The MacDougals continued to hold these decreased possessions in more or less security till the time of the Civil Wars in 1645. Meanwhile the Campbells, whose first fortunes had been founded upon the downfall of the earlier house, had continued to grow in power steadily from century to century. At length, in 1645, the Campbell chief, now Marquess of Argyll, found himself at the head of the Government as the representative of the party of the Covenant in Scotland. For a few brilliant months his Royalist rival, the Marquess of Montrose, by a rapid succession of victories for the cause of Charles I., threatened to shake his power, but the battle of Philiphaugh practically ended his career and quenched the hopes of the Royalists in Scotland. Then Argyll, finding himself supreme, proceeded to turn the opportunity to account by destroying the last relics of greatness possessed by the families his own had supplanted. The army of the Covenant was sent first to destroy the MacDonald stronghold of Dunavertie in Kintyre, where three hundred of the garrison were slain. The Lamonts of Cowal were attacked, carried to Dunoon, and butchered bloodily to the number of some two hundred and thirty. And General Leslie was sent to attack and destroy the remaining MacDougal strongholds of Gylen on the Island of Kerrera, and of Dunolly on the northern horn of Oban Bay. This last commission was duly carried out, the castles were destroyed never to be restored, and the Brooch of Lorne, last sign of former MacDougal greatness, mysteriously disappeared.

The MacDougals suffered again in 1715, when, as Sir Walter Scott puts it in a note to The Lord of the Isles, "their representative incurred the penalty of forfeiture for his accession to the insurrection of that period, thus losing the remains of his inheritance to replace upon the throne the descendants of those princes whose accession his ancestors had opposed at the expense of their feudal grandeur." At that time the strength of the clan is said to have been five hundred fighting men, though, according to President Forbes’ report, it was reduced thirty years later to two hundred.

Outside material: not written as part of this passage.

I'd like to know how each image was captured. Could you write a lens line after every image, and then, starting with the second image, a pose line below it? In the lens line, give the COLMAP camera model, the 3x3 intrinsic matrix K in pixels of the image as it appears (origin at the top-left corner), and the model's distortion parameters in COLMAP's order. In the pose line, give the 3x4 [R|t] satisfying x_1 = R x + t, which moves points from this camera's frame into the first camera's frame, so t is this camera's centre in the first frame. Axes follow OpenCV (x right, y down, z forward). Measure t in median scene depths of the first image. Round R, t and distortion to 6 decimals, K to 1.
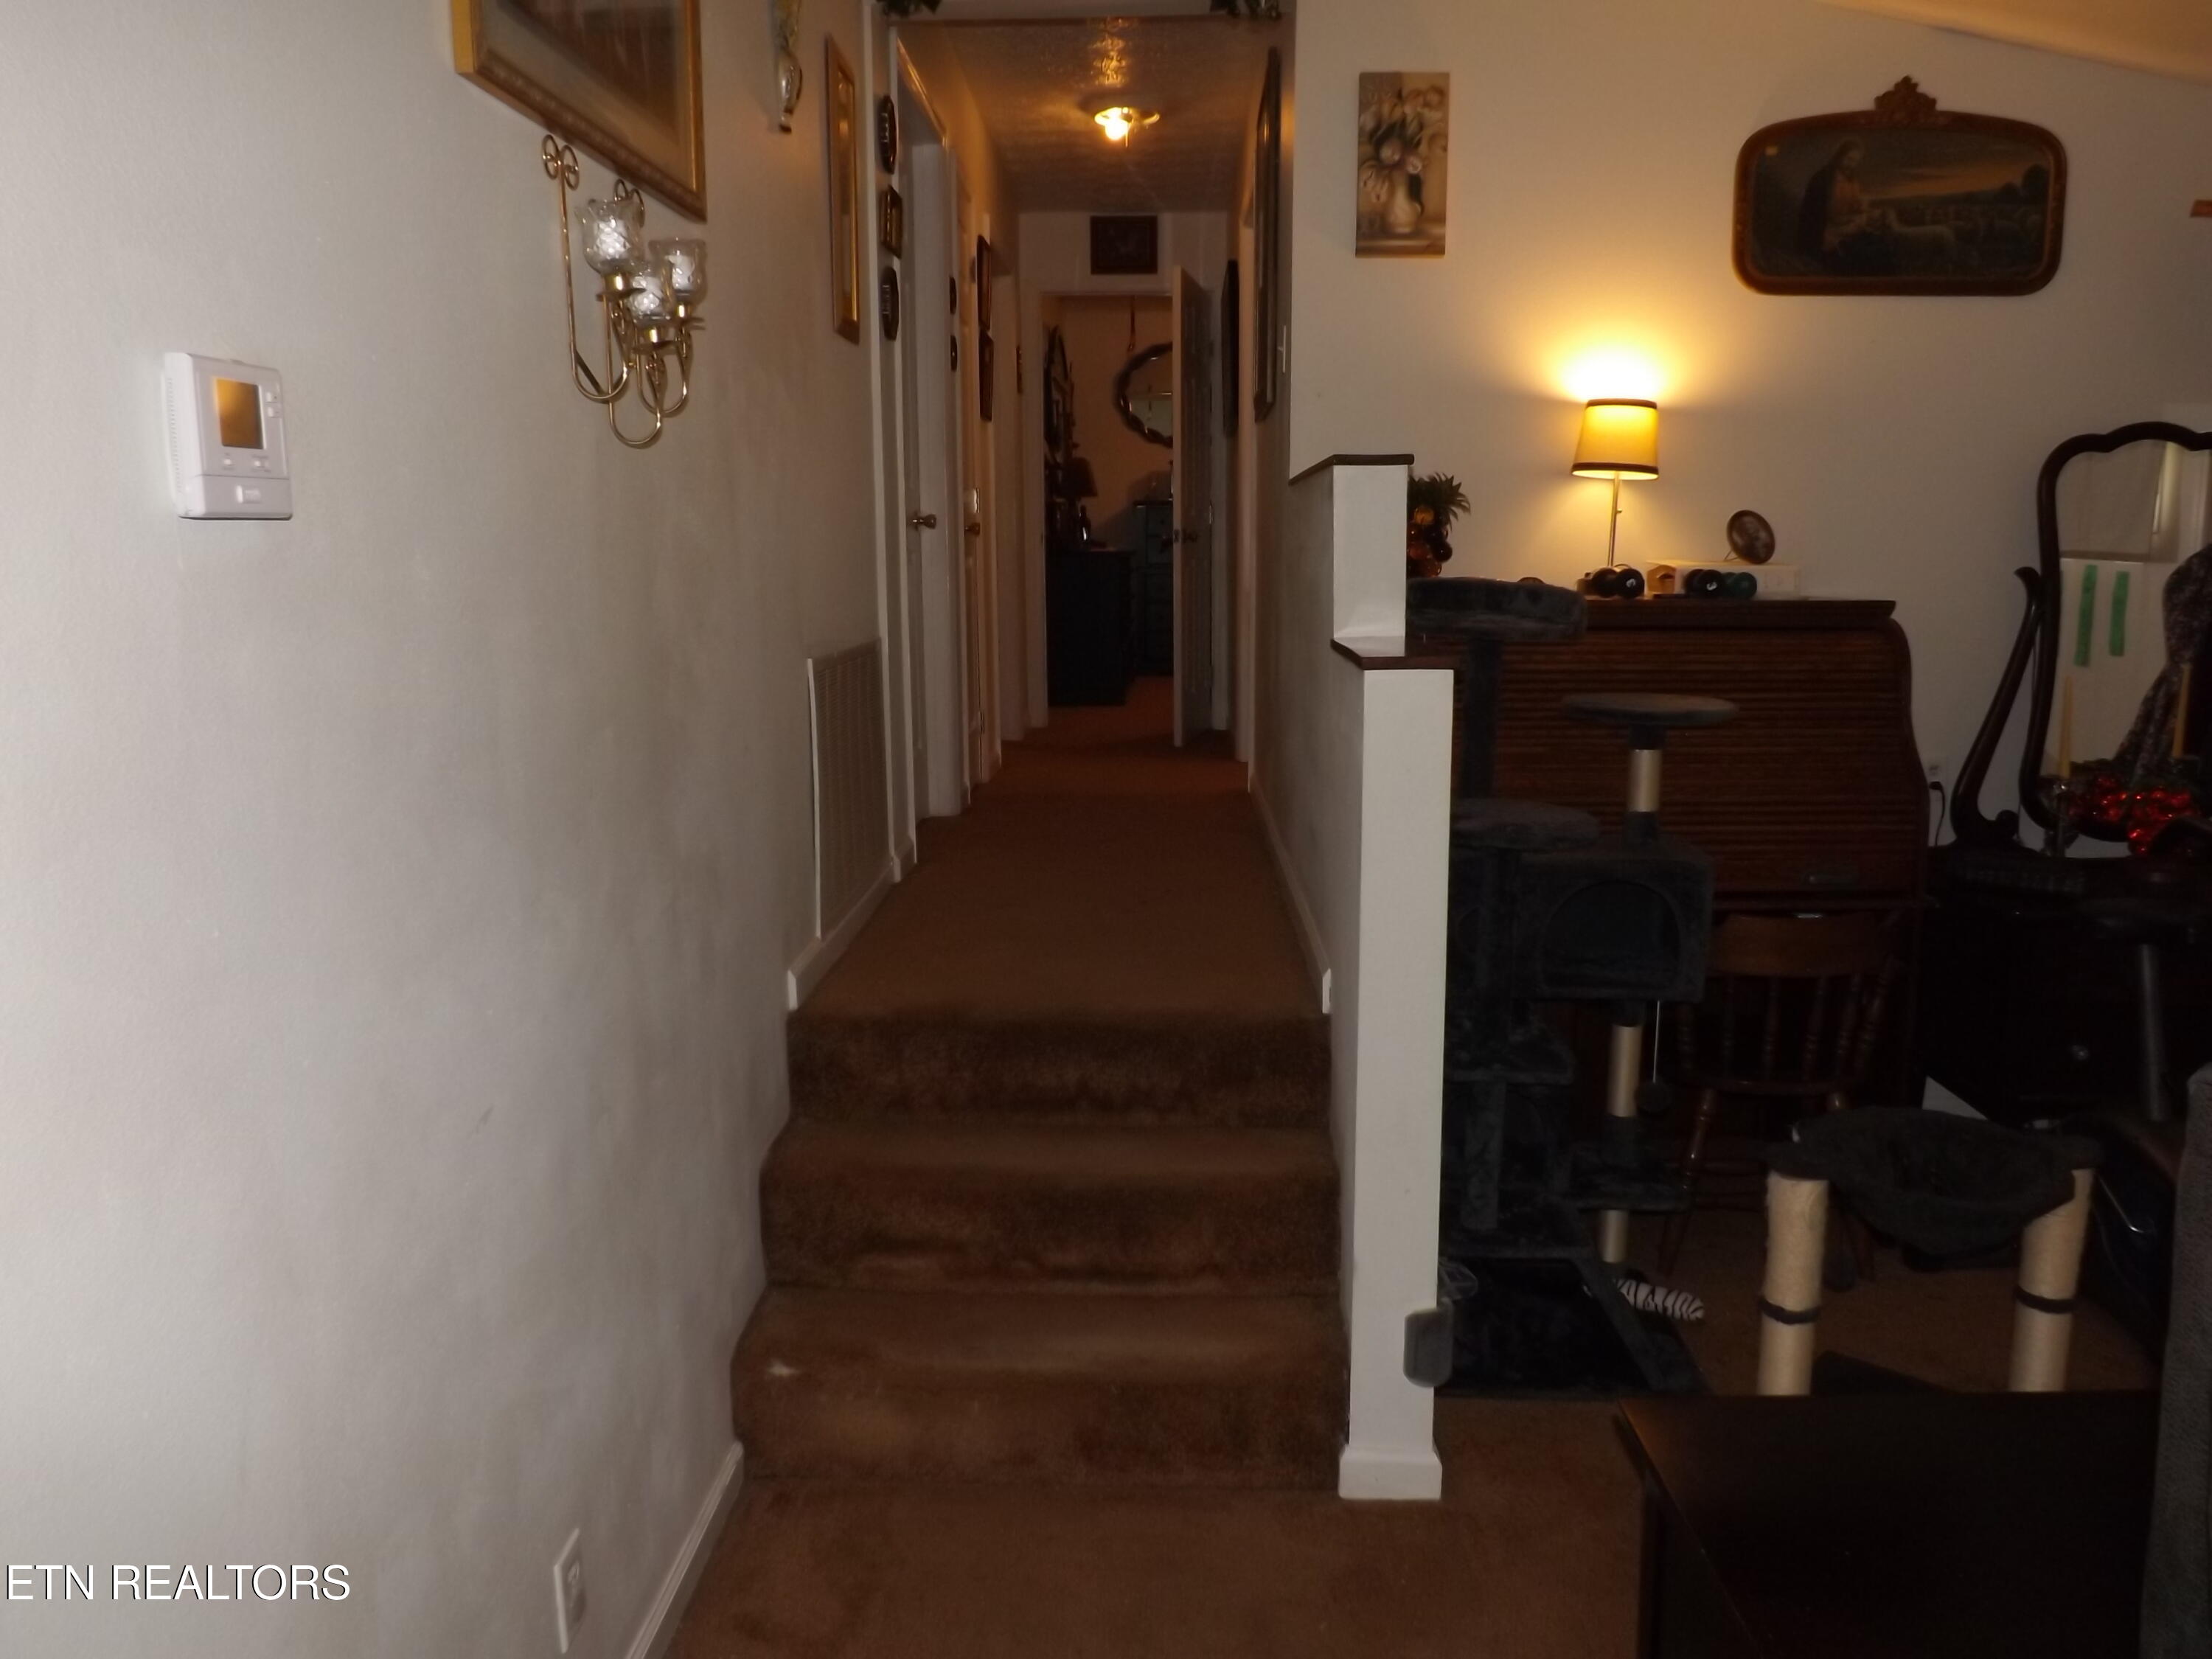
lens RADIAL K [[1622.4, 0, 1118.0], [0, 1622.4, 818.4], [0, 0, 1]] dist [-0.064003, 0.010841]
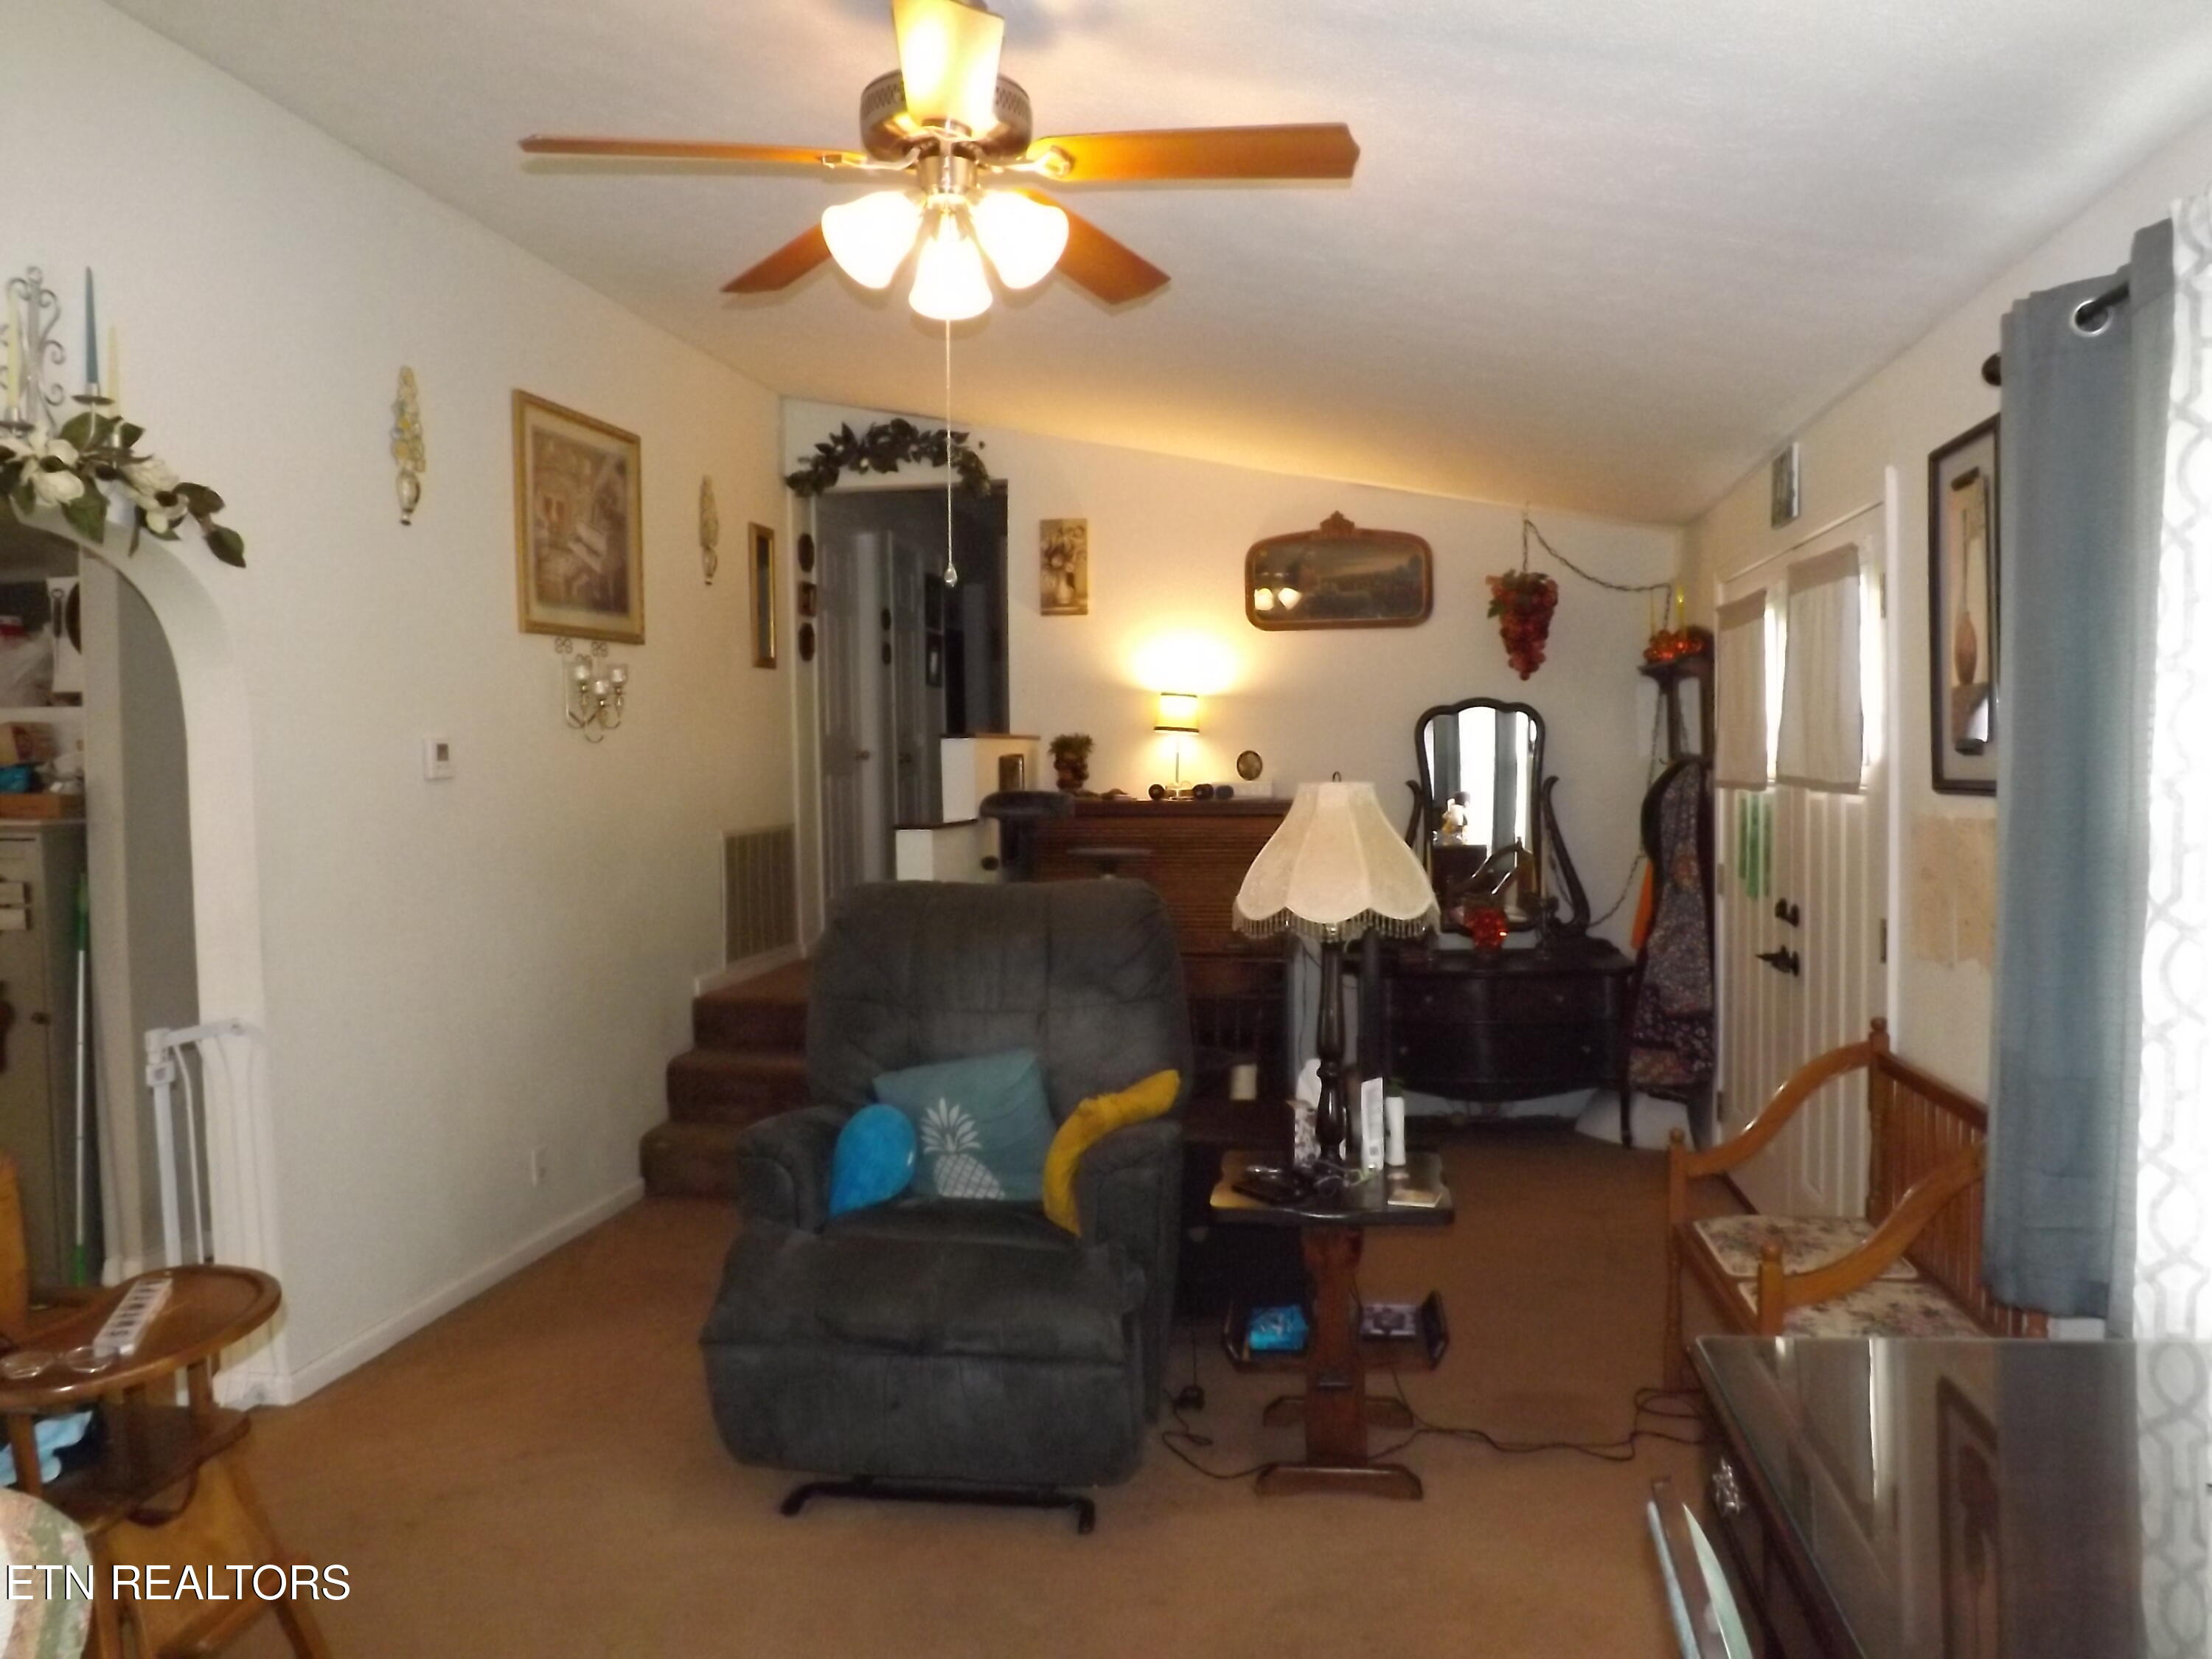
lens RADIAL K [[1622.4, 0, 1096.2], [0, 1622.4, 832.9], [0, 0, 1]] dist [-0.064003, 0.010841]
pose [[0.989503, 0.001939, -0.144499, 0.489517], [-0.018940, 0.993025, -0.116371, 0.113902], [0.143265, 0.117886, 0.982638, -0.801475]]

The chapter of the family history which followed is as romantic as anything in the memory of the Highlands. The head of the family fled to France, and his son would have been destitute had it not been for a member of the clan, at that time keeper of a public house in Dunbarton, who took the young chief into his house, and maintained and educated him till his sixteenth year. The lad proved clever and intelligent, and turned whatever advantages be possessed to good account. When the Jacobite rising of 1745 was afoot it was expected that Prince Charles Edward would land near Oban. Instead, as is well known, he disembarked at Lochnanuagh in Arisaig. Word of his landing was sent to MacDougal by Stewart of Appin, and MacDougal ordered his brother to have the clan ready to rise while he himself went to consult the Chamberlain of the Earl of Breadalbane. This individual threw cold water on the enterprise, pointing out that Charles had not kept his promise either as to his place of landing or in the matter of bringing forces to support his cause. MacDougal then proceeded to interview the Duke of Argyll at Rosneath. While awaiting the interview there he saw a horseman arrive at full gallop. Shortly afterwards the Duke, entering the apartment, map in hand, asked MacDougal to point out Lochnanuagh. MacDougal quickly perceived that the secret was known, and seized the opportunity of being the first to give details. By the Duke’s advice he took no part in the rising, and his reward was the restoration of the estate of Dunolly, which his father had lost.

Such was the story told by a relation of the family at Dunstaffnage to Sir Walter Scott when he visited the neighbourhood in 1814.